Эфья не относилась к девушкам, которые любят политику и административные дела, однако однозначно имела к этому способности. Разговор, который все никак не завязывался, был как раз из этой области. Гуляя между белых стен и аккуратно остриженных зеленых кустов, мать и дочь уже обсудили погоду, моду, парней и многое другое.
– Кстати, Эф, помнишь, я недавно посоветовала тебе прочитать пьесу «Назначенный час»? – натянуто спросила Анина, озираясь, словно в поиске новых тем для разговора.
– Да. Весьма посредственно. Ты, собственно, к чему?
– Просто совсем скоро ее можно будет увидеть на открытии первого кинотеатра в Иззене. Думаю, нам стоит непременно посетить его.
Эфья тоже не сильно хотела переходить к более важным вопросам, поэтому поддержала разговор, хоть и с явной холодностью.
– Мне больше по душе «Запрягай коней» авторства Конри Блента. Хотя название он выбрал странное.
– О, название здесь связано со старинной поговоркой, которая дословно звучит так: «Запрягай коней, пока все спокойно». Это относится к старым временам, когда каждый, кто имел банду и лошадь, уже был лордом.
Эфья посмотрела на мать, которая продолжала оттягивать неприятный разговор, и Анина прервала свою речь. Сейчас они обе хотели оставить это солнечное утро безмятежным, но понимали, что не выйдет. Это делало их похожими друг на друга, что обычно совсем незаметно.
Мать Эфьи олицетворяла воплощенную женственность – грациозные движения, идеальная фигура. Анина была плохим политиком, но интуиция ее никогда не подводила, и, в сущности, она понимала, что воспитание послушной жены для знатного джентльмена не позволит ей долго управлять городом. Ее муж умер год назад от неизвестной болезни. Врачи то и дело говорили о заражении крови, но вылечить его так и не смогли. С тех пор Анина Инн изменилась, но правителем стать не могла, так как была не глупа и трезво оценивала собственные возможности.

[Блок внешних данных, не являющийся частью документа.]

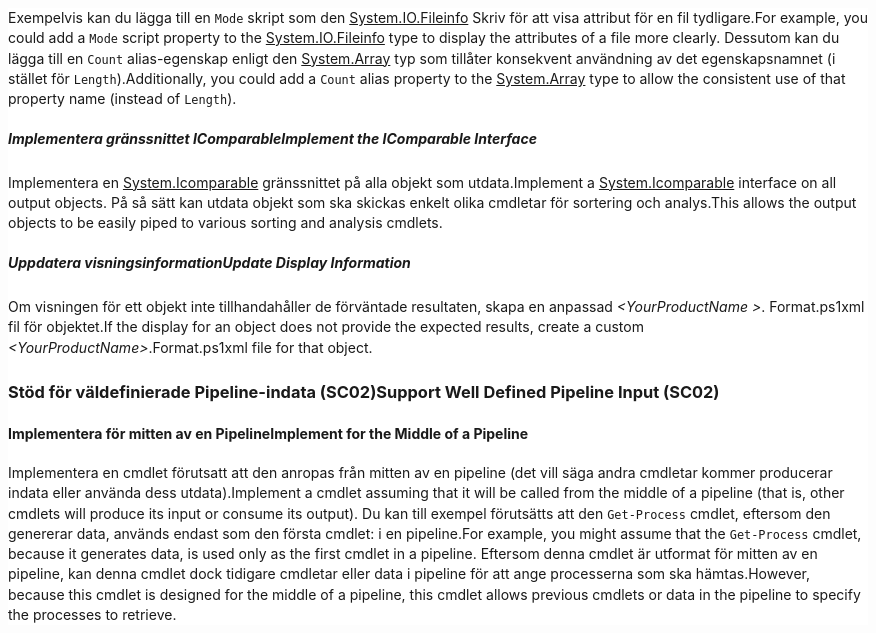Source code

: <span data-ttu-id="f1a80-275">Exempelvis kan du lägga till en `Mode` skript som den [System.IO.Fileinfo](/dotnet/api/System.IO.FileInfo) Skriv för att visa attribut för en fil tydligare.</span><span class="sxs-lookup"><span data-stu-id="f1a80-275">For example, you could add a `Mode` script property to the [System.IO.Fileinfo](/dotnet/api/System.IO.FileInfo) type to display the attributes of a file more clearly.</span></span> <span data-ttu-id="f1a80-276">Dessutom kan du lägga till en `Count` alias-egenskap enligt den [System.Array](/dotnet/api/System.Array) typ som tillåter konsekvent användning av det egenskapsnamnet (i stället för `Length`).</span><span class="sxs-lookup"><span data-stu-id="f1a80-276">Additionally, you could add a `Count` alias property to the [System.Array](/dotnet/api/System.Array) type to allow the consistent use of that property name (instead of `Length`).</span></span>

##### <a name="implement-the-icomparable-interface"></a><span data-ttu-id="f1a80-277">Implementera gränssnittet IComparable</span><span class="sxs-lookup"><span data-stu-id="f1a80-277">Implement the IComparable Interface</span></span>

<span data-ttu-id="f1a80-278">Implementera en [System.Icomparable](/dotnet/api/System.IComparable) gränssnittet på alla objekt som utdata.</span><span class="sxs-lookup"><span data-stu-id="f1a80-278">Implement a [System.Icomparable](/dotnet/api/System.IComparable) interface on all output objects.</span></span> <span data-ttu-id="f1a80-279">På så sätt kan utdata objekt som ska skickas enkelt olika cmdletar för sortering och analys.</span><span class="sxs-lookup"><span data-stu-id="f1a80-279">This allows the output objects to be easily piped to various sorting and analysis cmdlets.</span></span>

##### <a name="update-display-information"></a><span data-ttu-id="f1a80-280">Uppdatera visningsinformation</span><span class="sxs-lookup"><span data-stu-id="f1a80-280">Update Display Information</span></span>

<span data-ttu-id="f1a80-281">Om visningen för ett objekt inte tillhandahåller de förväntade resultaten, skapa en anpassad  *\<YourProductName >*. Format.ps1xml fil för objektet.</span><span class="sxs-lookup"><span data-stu-id="f1a80-281">If the display for an object does not provide the expected results, create a custom *\<YourProductName>*.Format.ps1xml file for that object.</span></span>

### <a name="support-well-defined-pipeline-input-sc02"></a><span data-ttu-id="f1a80-282">Stöd för väldefinierade Pipeline-indata (SC02)</span><span class="sxs-lookup"><span data-stu-id="f1a80-282">Support Well Defined Pipeline Input (SC02)</span></span>

#### <a name="implement-for-the-middle-of-a-pipeline"></a><span data-ttu-id="f1a80-283">Implementera för mitten av en Pipeline</span><span class="sxs-lookup"><span data-stu-id="f1a80-283">Implement for the Middle of a Pipeline</span></span>

<span data-ttu-id="f1a80-284">Implementera en cmdlet förutsatt att den anropas från mitten av en pipeline (det vill säga andra cmdletar kommer producerar indata eller använda dess utdata).</span><span class="sxs-lookup"><span data-stu-id="f1a80-284">Implement a cmdlet assuming that it will be called from the middle of a pipeline (that is, other cmdlets will produce its input or consume its output).</span></span> <span data-ttu-id="f1a80-285">Du kan till exempel förutsätts att den `Get-Process` cmdlet, eftersom den genererar data, används endast som den första cmdlet: i en pipeline.</span><span class="sxs-lookup"><span data-stu-id="f1a80-285">For example, you might assume that the `Get-Process` cmdlet, because it generates data, is used only as the first cmdlet in a pipeline.</span></span> <span data-ttu-id="f1a80-286">Eftersom denna cmdlet är utformat för mitten av en pipeline, kan denna cmdlet dock tidigare cmdletar eller data i pipeline för att ange processerna som ska hämtas.</span><span class="sxs-lookup"><span data-stu-id="f1a80-286">However, because this cmdlet is designed for the middle of a pipeline, this cmdlet allows previous cmdlets or data in the pipeline to specify the processes to retrieve.</span></span>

Что до Эфьи, то она была угловатой и не слишком общительной девушкой с чисто мальчишескими увлечениями. У нее было худое симпатичное лицо, но холодный блеск глаз отваживал многих ухажеров. Впрочем, молодой человек у Эфьи все же был, и девушка имела на него весьма серьезные планы. Эфья любила поболтать с матерью о чем-то бессмысленном, но о таких вещах пока предпочитала молчать. Хорошая погода не располагала к неприятным разговорам, но кто-то должен был начать, и это сделала Эфья.
– Ты говорила, у тебя есть ко мне разговор. Не думаю, что ты имела в виду спектакль, кино, пьесу или мое слишком короткое платье, – Эфья остановилась и посмотрела на мягкое лицо матери.